> ASSIGNMENT
Count the lines in the items below that contain the string "Gamzigradske", matching case exactly, and reply with only that number.

> RECORDED DATA
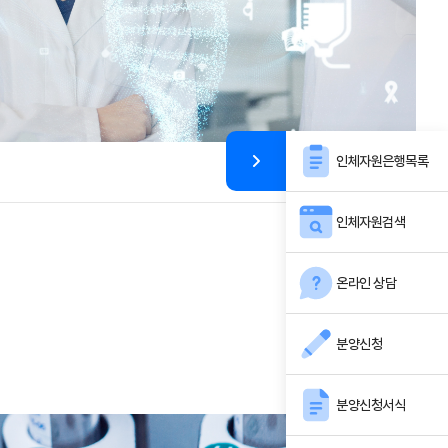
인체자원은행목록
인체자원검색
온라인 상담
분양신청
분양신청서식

---

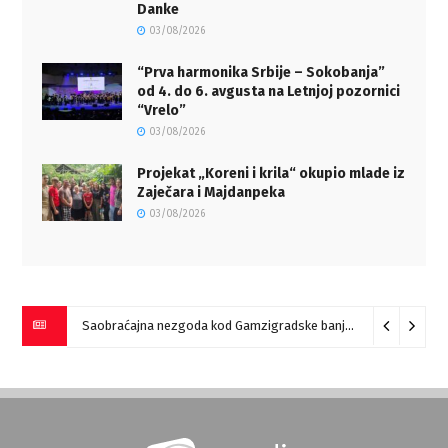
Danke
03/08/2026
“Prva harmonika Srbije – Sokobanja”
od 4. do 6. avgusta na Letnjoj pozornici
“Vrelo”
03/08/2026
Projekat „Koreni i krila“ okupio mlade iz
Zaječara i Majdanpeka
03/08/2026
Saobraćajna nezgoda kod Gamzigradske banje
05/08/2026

> SOLUTION TO THIS EXERCISE
1